Thyme Travellers: An Anthology of Palestinian Speculative Fiction
- Editor: Sonia Sulaiman
- Language: English
- Genre: Speculative fiction
- Publisher: Roseway Publishing
- Publication date: 5 Sep 2024
- Publication place: Canada
- Pages: 160 (Paperback)
- Awards: 2025 Ignyte Award for Outstanding Anthology/Collected Works
- ISBN: 9781773636948

= Thyme Travellers =

2024 anthology edited by Sonia Sulaiman

Thyme Travellers: An Anthology of Palestinian Speculative Fiction is a 2024 anthology edited by Sonia Sulaiman.

==Contents==

The anthology contains fourteen separate stories.

1. "Down Under" by Jumaana Abdu
2. "The Third or Fourth Casualty" by Ziyad Saadi
3. "The Generation Chip" by Nadia Afifi
4. "Soul Searching" by Rana Othman
5. "The Heart Knows the Truth" by Layla Azmi Goushey
6. "Cyrano de AI" by Karl El-Koura
7. "The Frontrunner" by J. D. Harlock
8. "A Table Set for Two" by Emad El-Din Aysha
9. "In the Future, We Can Go Back Home" by Sara Solara
10. "The Forty" by Sonia Sulaiman
11. "Remembrance in Cerulean" by Elise Stephens
12. "Gaza Luna" by Samah Serour Fadil
13. "Orlando's Wolf" by Rasha Abdulhadi
14. "The Centre of the Universe" by Nadia Shammas

==Reception and awards==

Alex Brown of Reactor called the book "a fantastic anthology full of talented authors and imaginative premises." Brown particularly praised the stories "Cyrano de AI" and "Generation Chip" for their exploration of the pros and cons of technology, as well as their portrayal of family relationships. The story "Remembrance in Cerulean" describes the conflict between settlers and refugees in terms of a human vs. alien conflict. Brown wrote that the story "Down Under" was one of the best short stories of the year, stating that it "left me feeling scoured and seething and energized all at once."

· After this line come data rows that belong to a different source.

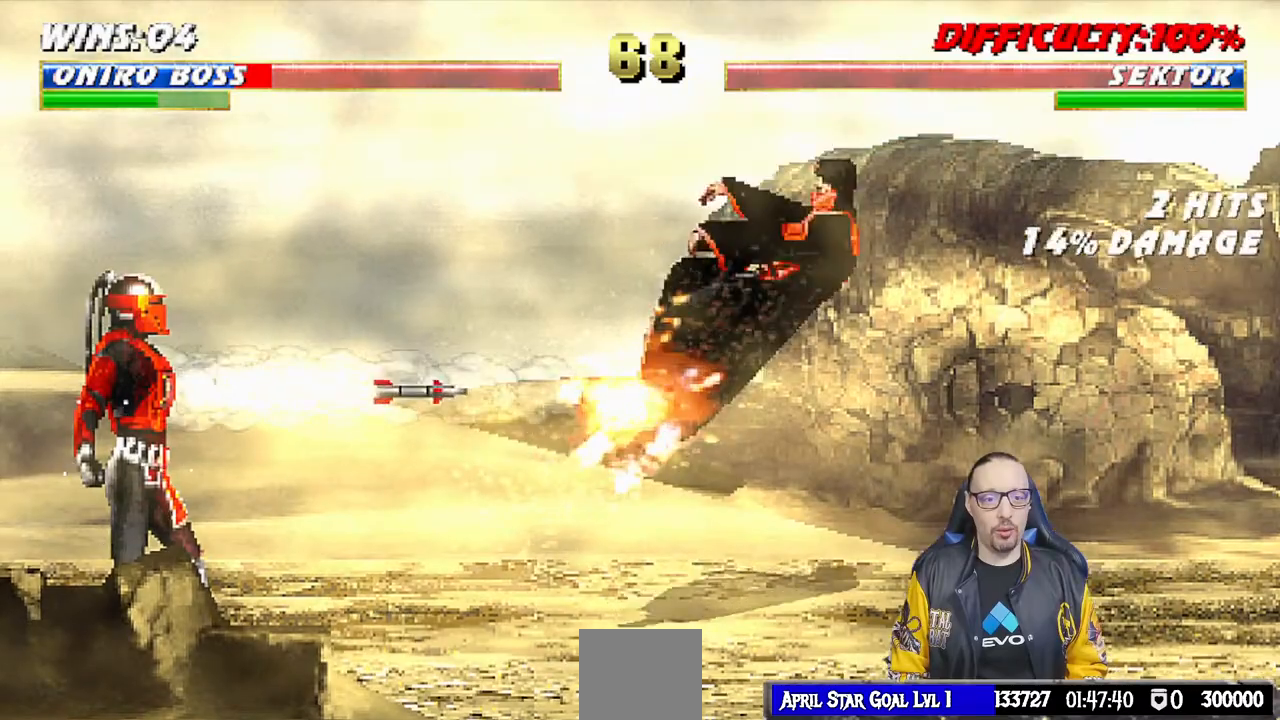
{"dt_ms": 500, "buttons": [], "left_stick": "center", "right_stick": "center", "events": [[83, "DPAD_LEFT", "up"], [100, "DPAD_UP", "up"], [100, "L1", "up"], [167, "DPAD_DOWN", "down"], [167, "R1", "down"], [183, "DPAD_RIGHT", "down"], [383, "DPAD_DOWN", "up"], [450, "DPAD_RIGHT", "up"], [467, "R1", "up"]]}
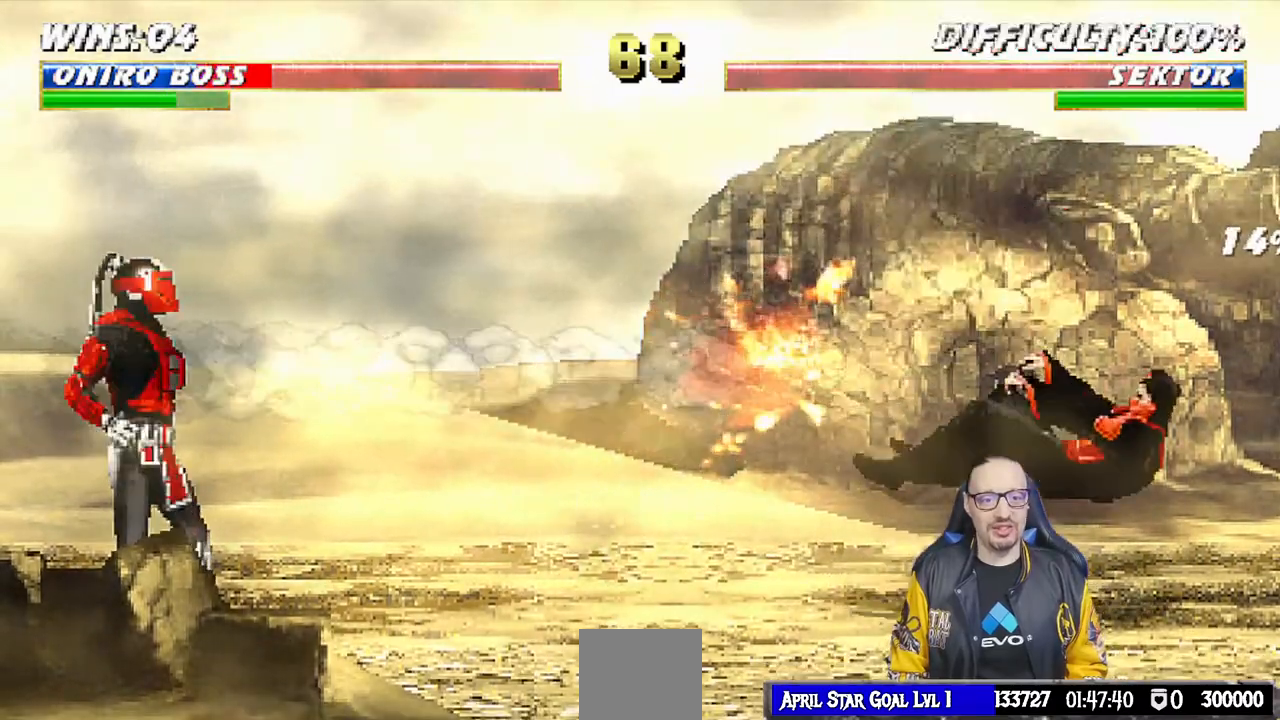
{"dt_ms": 500, "buttons": [], "left_stick": "center", "right_stick": "center"}
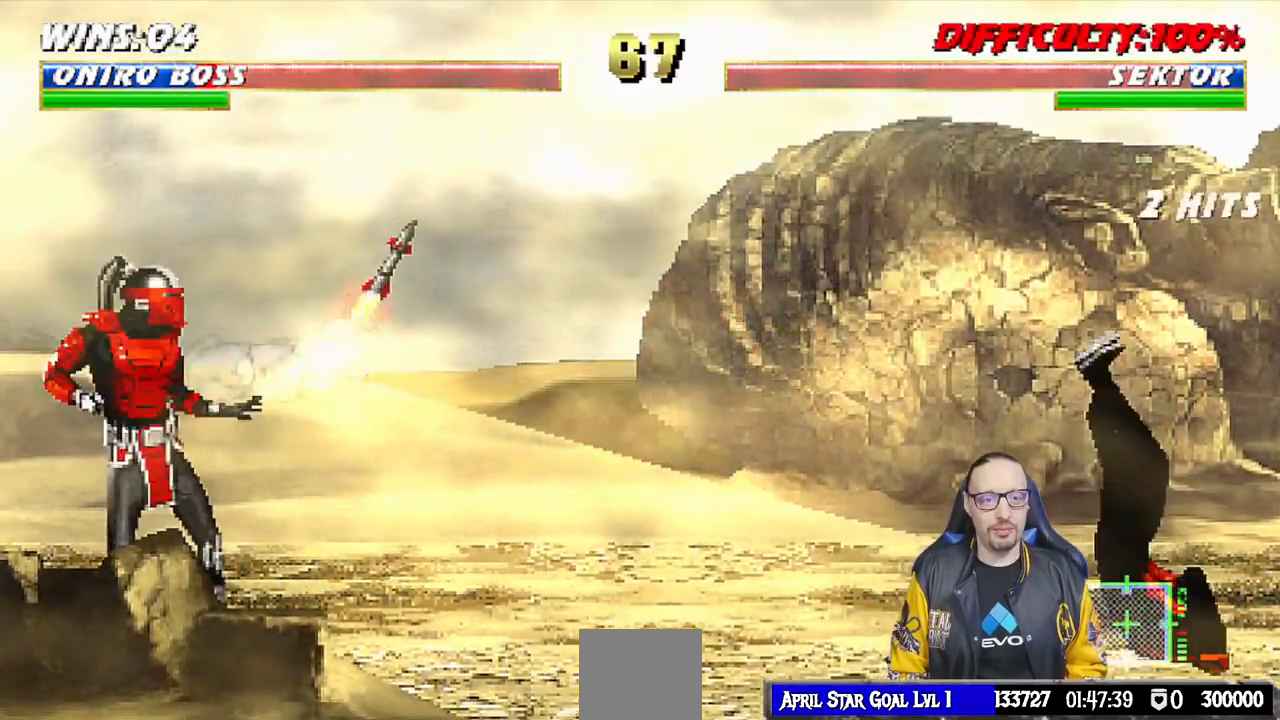
{"dt_ms": 500, "buttons": ["L1", "R1", "DPAD_DOWN", "DPAD_RIGHT"], "left_stick": "center", "right_stick": "center", "events": [[33, "L1", "down"], [50, "DPAD_LEFT", "down"], [117, "R1", "down"], [233, "DPAD_LEFT", "up"], [250, "L1", "up"], [317, "R1", "up"], [367, "L1", "down"], [383, "DPAD_DOWN", "down"], [400, "DPAD_LEFT", "down"], [417, "DPAD_LEFT", "up"], [417, "R1", "down"], [433, "DPAD_RIGHT", "down"]]}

Akankshya Abismruta of Strange Horizons wrote that the anthology "haunts readers with its themes of belonging, returning home, and the future as an inference of the past." The title is a reference to thyme, an important staple in Palestinian cuisine. Abismruta stated that "Israeli occupation of Palestine has eliminated access to the land in which Palestinians grow the herb, affecting their livelihoods. For refugees, the herb has become symbolic of a hope to return home." The reviewer felt that the story "Gaza Luna" was a stand-out among the many strong entries in the anthology. This story depicts a child who is sent to live with an aunt after his house is blown up; he is forbidden from flying a Palestinian flag or recognizing his own ethnic identity. Abismruta recommended the story for "everyone who knows what it feels like to perform patriotism." The reviewer concluded that the stories "demand that readers reflect on their responses to genocide, challenge their imaginations of Palestinians, and, despite the serious subject matter, entertain."

Manahil Bandukwala of Quill and Quire wrote that the story "Down Under" examines the question of Palestinian refugees and their connection to a land that they may never have known. The stories "The Generation Chip" and "In the Future, We Can Go Back Home" both examine the queer community in Palestine. Both stories feature a grandmother who is queer, "speaking to differences in Palestinian society as well as the importance of matrilineal legacy within Palestinian culture." Bandukwala concluded that the anthology's writers "explore generational connections, especially as a way of resistance to colonial violence."

The collection won the 2025 Ignyte Award for Outstanding Anthology/Collected Works and was a finalist for the 2025 Locus Award for Best Anthology.